In October 2025, another deputy from the Colorado Party, Hugo Meza, called for a serious debate on diplomatic and commercial ties with China amid a congressional delegation visit to Taipei that same month. Núñez ultimately resigned from the party, while Meza was expelled.
Between Taipei and Beijing
Any significant shift in Paraguay’s diplomatic ties with Taiwan would require the support of the Colorado Party. The party has governed Paraguay for most of the last 70 years, with the only exception being from 2008-2012, making any major departure from the status quo appear unlikely. Yet debate over the Taiwan question in Paraguay has not been confined to Congress alone.
At times, the Paraguayan government appeared to signal interest in some form of rapprochement with Beijing. In April 2025, Paraguayan Minister for Economy and Finance Carlos Fernandez Valdovinos stressed in CNN en Español that Paraguay would be willing to sign a free trade agreement with China, provided that Beijing was also willing to negotiate one with the South American trade bloc Mercosur, made up of Argentina, Brazil, Paraguay, and Uruguay, along with 7 more associated states.
His ambiguity towards the Taiwan question forced him to later clarify that any such deal could not have a precondition of breaking diplomatic ties with Taipei. This was later reiterated by Paraguay’s Foreign Minister, Rubén Ramírez Lezcano, saying that Paraguay was open to establishing diplomatic, consular, and commercial relations with mainland China, but it would not sever ties with Taiwan to do so.
This left many puzzled. Was Paraguay signaling an opening to China, or was it implicitly challenging Beijing’s interpretation of the One China Principle? Following the congressional visit to Beijing, Chinese officials appeared to interpret the signals as the former.
But this perceived ambiguity ended with President Peña’s state visit to Taiwan. Peña reaffirmed Paraguay’s strategic partnership and alliance with Taiwan.

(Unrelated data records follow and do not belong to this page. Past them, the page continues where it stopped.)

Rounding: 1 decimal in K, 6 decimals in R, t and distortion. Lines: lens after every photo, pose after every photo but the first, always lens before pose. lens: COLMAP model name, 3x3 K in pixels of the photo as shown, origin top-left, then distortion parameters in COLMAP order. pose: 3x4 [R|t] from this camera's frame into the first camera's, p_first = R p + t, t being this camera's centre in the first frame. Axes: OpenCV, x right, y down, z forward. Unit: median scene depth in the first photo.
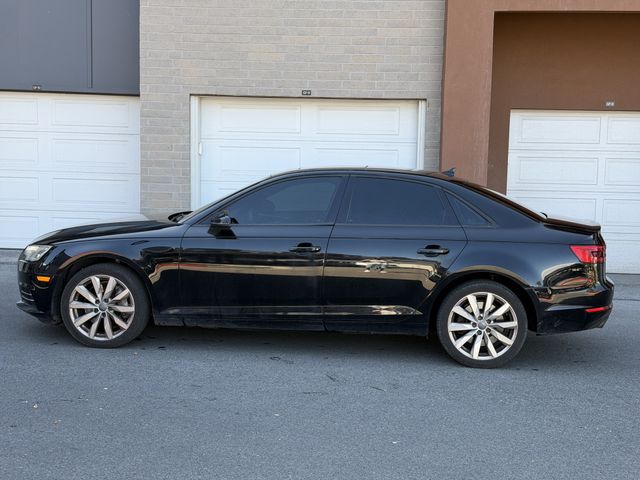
lens RADIAL K [[883.9, 0, 320.0], [0, 883.9, 240.0], [0, 0, 1]] dist [0.219287, -0.488095]
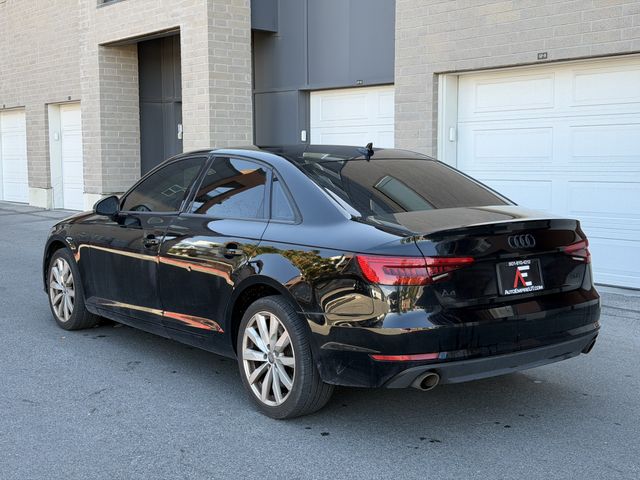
lens RADIAL K [[883.9, 0, 320.0], [0, 883.9, 240.0], [0, 0, 1]] dist [0.219287, -0.488095]
pose [[0.676237, 0.046557, -0.735212, 0.733886], [-0.046606, 0.998706, 0.020375, -0.017127], [0.735209, 0.020487, 0.677531, 0.530487]]
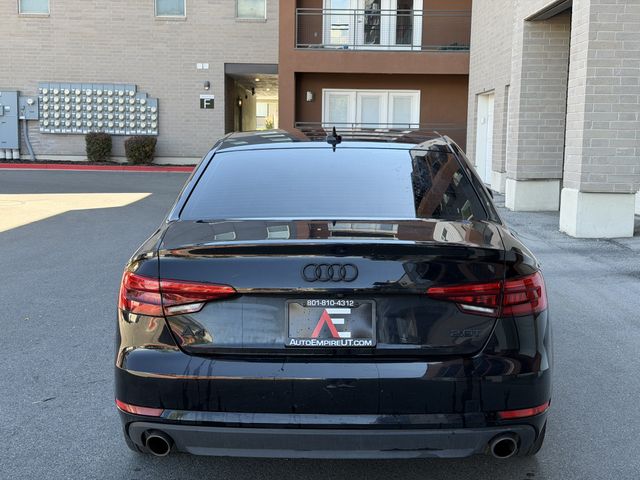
lens RADIAL K [[883.9, 0, 320.0], [0, 883.9, 240.0], [0, 0, 1]] dist [0.219287, -0.488095]
pose [[0.072219, 0.095728, -0.992784, 0.797871], [-0.093103, 0.991684, 0.088849, -0.066869], [0.993034, 0.086014, 0.080531, 1.056176]]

Taiwan’s Technology Comes Into Focus
Amid mounting pressure from opposition parties and business elites to integrate Paraguay more deeply into the Chinese market, President Peña’s visit was a consequential one. The visit reaffirmed Paraguay’s commitment to Taiwan, but it also had another important dimension: it helped clarify what Paraguay gains from its relationship with Taiwan.

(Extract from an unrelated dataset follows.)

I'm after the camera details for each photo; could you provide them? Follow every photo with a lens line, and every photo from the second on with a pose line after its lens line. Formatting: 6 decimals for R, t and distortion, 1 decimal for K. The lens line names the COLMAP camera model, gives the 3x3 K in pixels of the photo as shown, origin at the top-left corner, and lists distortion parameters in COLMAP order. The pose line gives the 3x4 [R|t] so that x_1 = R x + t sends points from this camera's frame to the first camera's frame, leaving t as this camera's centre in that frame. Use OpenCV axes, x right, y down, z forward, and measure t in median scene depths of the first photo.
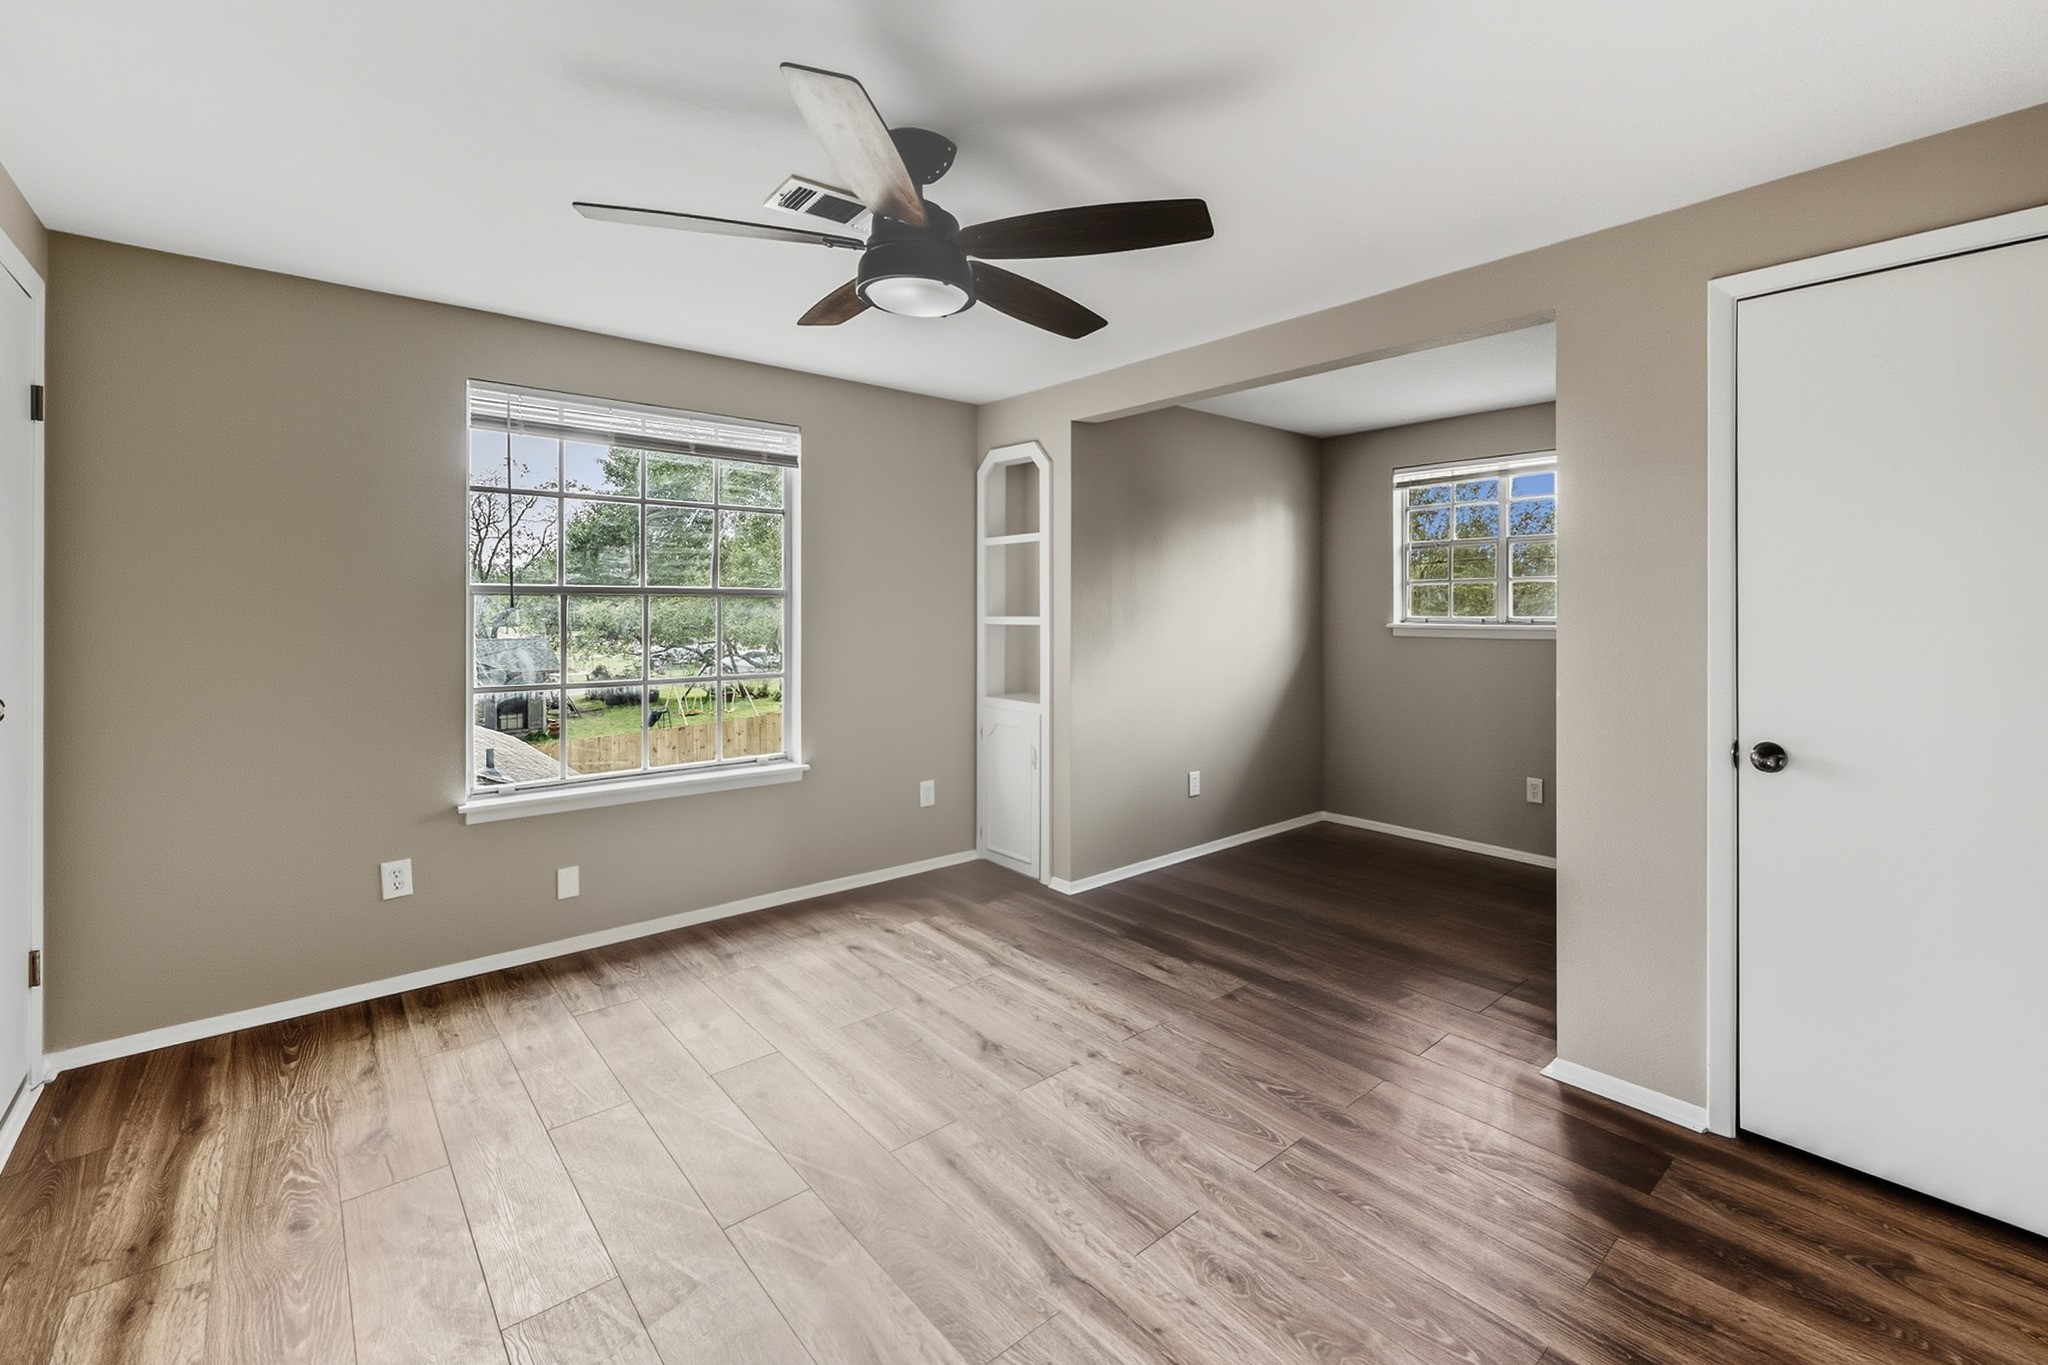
lens RADIAL K [[903.7, 0, 1118.9], [0, 903.7, 597.5], [0, 0, 1]] dist [0.001643, 0.000426]
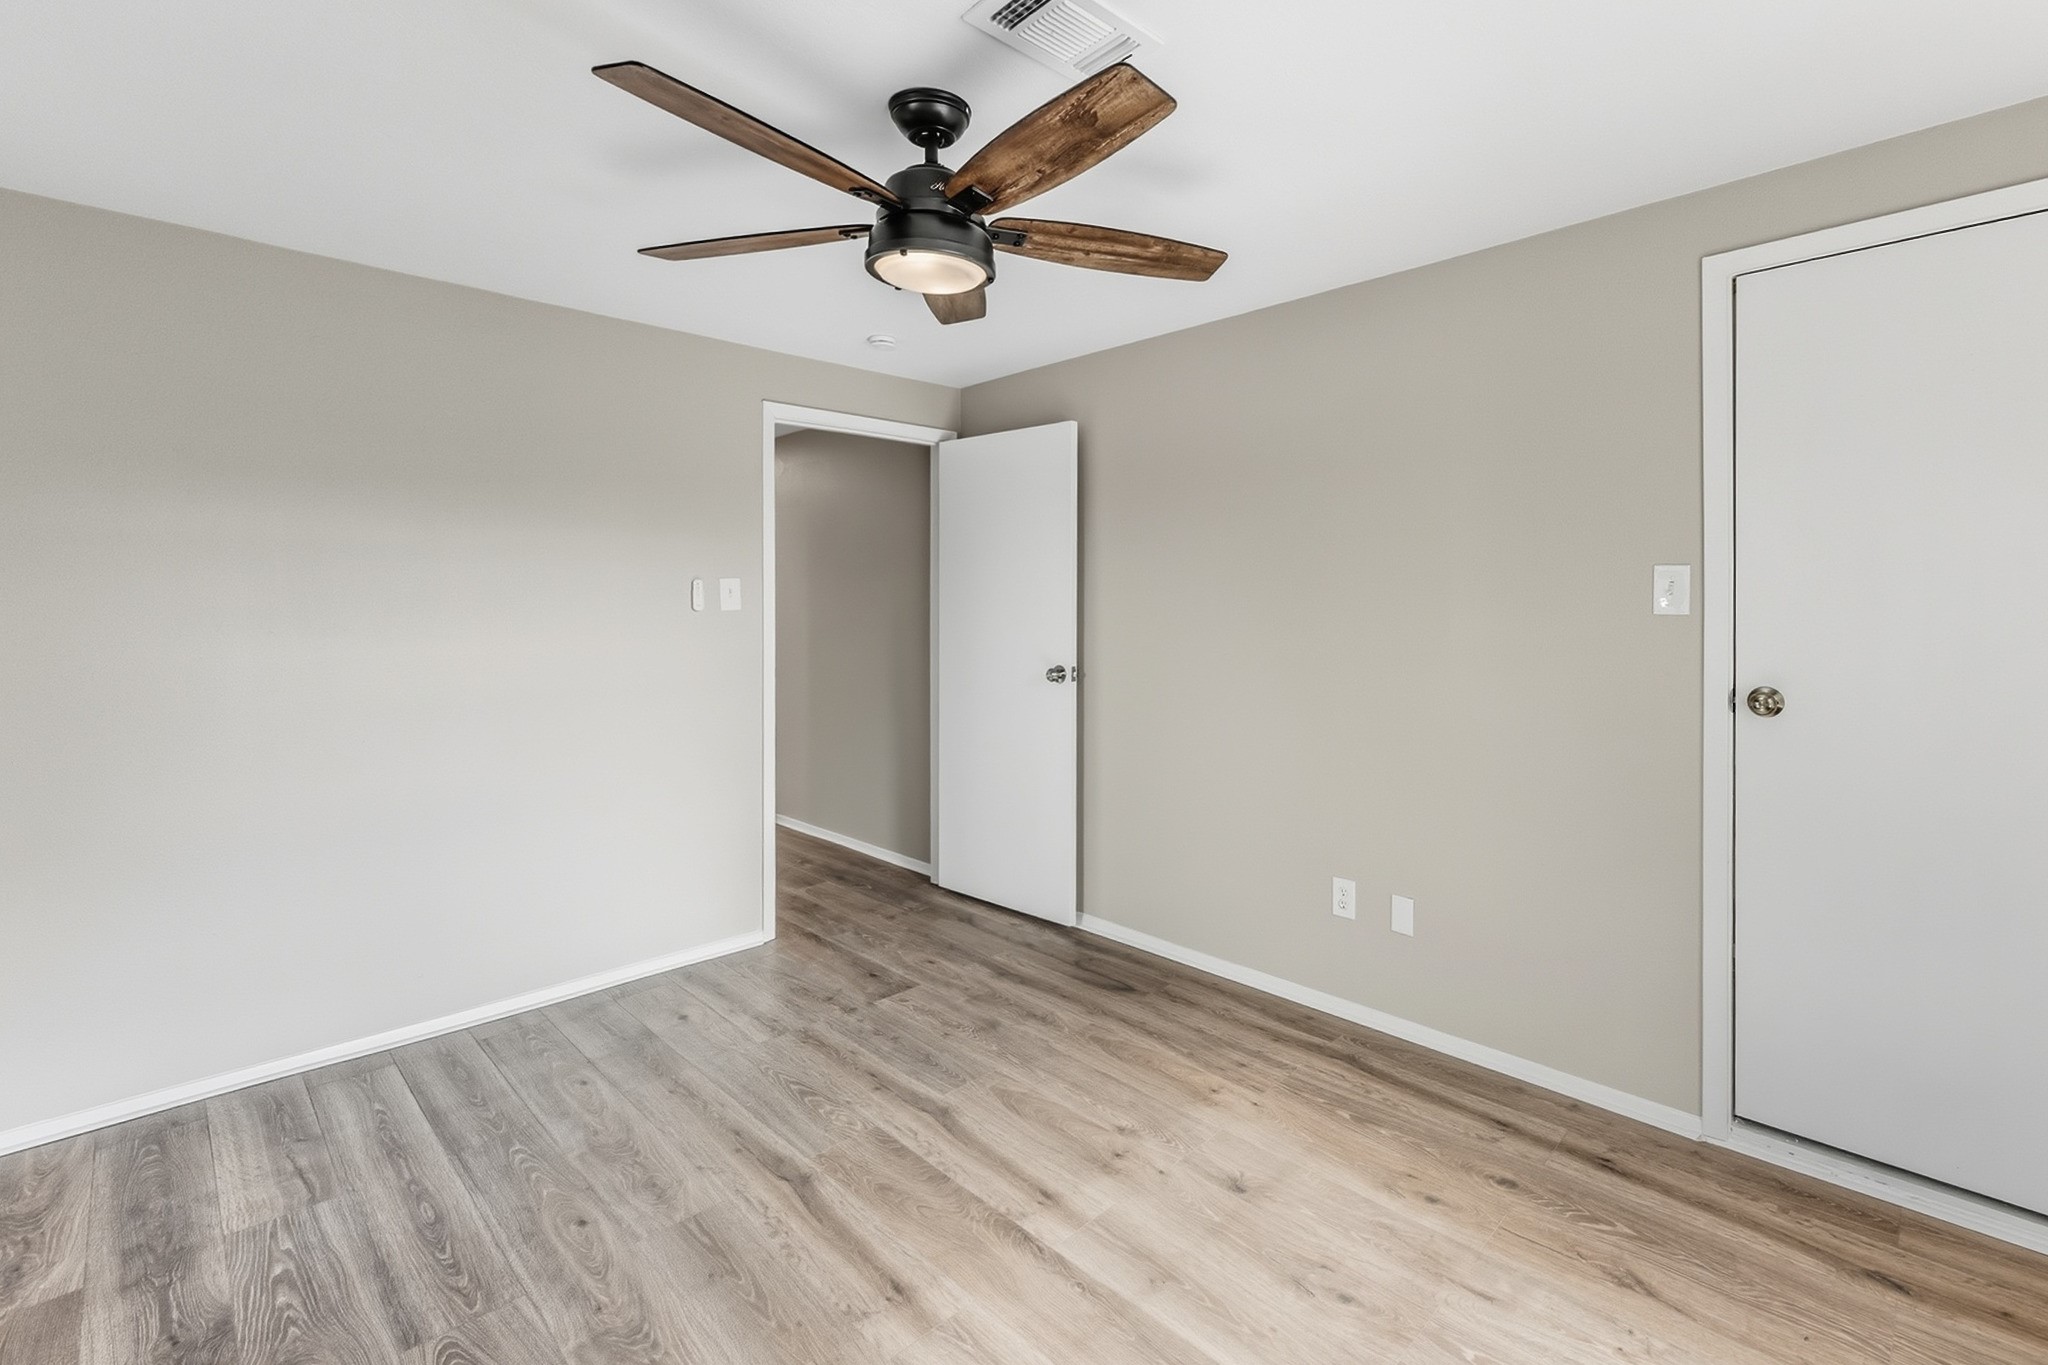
lens RADIAL K [[921.9, 0, 1117.8], [0, 921.9, 610.9], [0, 0, 1]] dist [0.000120, 0.000514]
pose [[-0.998102, 0.000810, -0.061572, -0.365947], [0.000229, 0.999955, 0.009444, 0.001410], [0.061576, 0.009412, -0.998058, 2.018470]]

The Paraguay-Taiwan partnership is increasingly being framed around strategic technology. The visit’s agreements promise closer cooperation on AI computing and cybersecurity, paving the way for Paraguay’s ambitions to play a bigger role in Latin America’s digital and industrial future. If Peña hopes to position Paraguay as a regional node in an eventual Latin American semiconductor ecosystem, then access to Taiwan’s expertise and technology transfer will be a major advantage.
Paraguay will be a key case study in the future of Taiwanese diplomacy. Faced with China’s overwhelming economic advantages, Taiwan is unlikely to compete on equal footing through trade volume, exports, or financial assistance alone. Paraguay may ultimately reveal that Taiwan’s alliances can be sustained not through checkbook diplomacy but through access to technologies shaping economic and strategic power in the twenty-first century.
In doing so, Paraguay may also point toward a new model of engagement within the Global South: one centered less on financial leverage and more on technological cooperation and strategic reciprocity.
Alonso Illueca is CGSP’s Non-Resident Fellow for Latin America and the Caribbean.